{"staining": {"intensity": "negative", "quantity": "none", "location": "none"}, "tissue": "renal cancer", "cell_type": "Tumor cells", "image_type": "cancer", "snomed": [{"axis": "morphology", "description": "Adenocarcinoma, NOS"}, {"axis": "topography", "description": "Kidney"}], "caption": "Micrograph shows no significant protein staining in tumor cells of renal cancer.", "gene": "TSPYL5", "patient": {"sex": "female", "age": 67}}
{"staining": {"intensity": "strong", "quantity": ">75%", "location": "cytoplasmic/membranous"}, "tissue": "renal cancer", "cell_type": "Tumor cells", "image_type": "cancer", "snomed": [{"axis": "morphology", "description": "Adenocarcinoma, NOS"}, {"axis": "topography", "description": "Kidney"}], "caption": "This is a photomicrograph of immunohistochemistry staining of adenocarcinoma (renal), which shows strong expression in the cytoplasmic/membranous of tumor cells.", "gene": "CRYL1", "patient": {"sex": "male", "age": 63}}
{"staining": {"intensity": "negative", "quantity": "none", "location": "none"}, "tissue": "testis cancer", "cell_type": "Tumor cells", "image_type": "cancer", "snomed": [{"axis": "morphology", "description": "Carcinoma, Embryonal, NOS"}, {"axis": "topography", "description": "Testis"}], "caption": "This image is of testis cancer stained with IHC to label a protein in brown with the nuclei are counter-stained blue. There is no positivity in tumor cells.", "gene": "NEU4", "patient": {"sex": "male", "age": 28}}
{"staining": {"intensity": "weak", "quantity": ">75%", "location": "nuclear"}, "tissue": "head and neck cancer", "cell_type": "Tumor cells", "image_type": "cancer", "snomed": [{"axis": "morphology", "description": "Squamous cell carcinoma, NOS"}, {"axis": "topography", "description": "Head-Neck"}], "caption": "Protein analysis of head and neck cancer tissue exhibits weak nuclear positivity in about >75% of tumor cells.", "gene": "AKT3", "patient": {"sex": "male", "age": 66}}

_About this task_
Your task is to write out, exactly, the line that contains "is a photomicrograph" and each line after it to the end of the data, with no other lines.

_Final answer_
{"staining": {"intensity": "strong", "quantity": ">75%", "location": "cytoplasmic/membranous"}, "tissue": "renal cancer", "cell_type": "Tumor cells", "image_type": "cancer", "snomed": [{"axis": "morphology", "description": "Adenocarcinoma, NOS"}, {"axis": "topography", "description": "Kidney"}], "caption": "This is a photomicrograph of immunohistochemistry staining of adenocarcinoma (renal), which shows strong expression in the cytoplasmic/membranous of tumor cells.", "gene": "CRYL1", "patient": {"sex": "male", "age": 63}}
{"staining": {"intensity": "negative", "quantity": "none", "location": "none"}, "tissue": "testis cancer", "cell_type": "Tumor cells", "image_type": "cancer", "snomed": [{"axis": "morphology", "description": "Carcinoma, Embryonal, NOS"}, {"axis": "topography", "description": "Testis"}], "caption": "This image is of testis cancer stained with IHC to label a protein in brown with the nuclei are counter-stained blue. There is no positivity in tumor cells.", "gene": "NEU4", "patient": {"sex": "male", "age": 28}}
{"staining": {"intensity": "weak", "quantity": ">75%", "location": "nuclear"}, "tissue": "head and neck cancer", "cell_type": "Tumor cells", "image_type": "cancer", "snomed": [{"axis": "morphology", "description": "Squamous cell carcinoma, NOS"}, {"axis": "topography", "description": "Head-Neck"}], "caption": "Protein analysis of head and neck cancer tissue exhibits weak nuclear positivity in about >75% of tumor cells.", "gene": "AKT3", "patient": {"sex": "male", "age": 66}}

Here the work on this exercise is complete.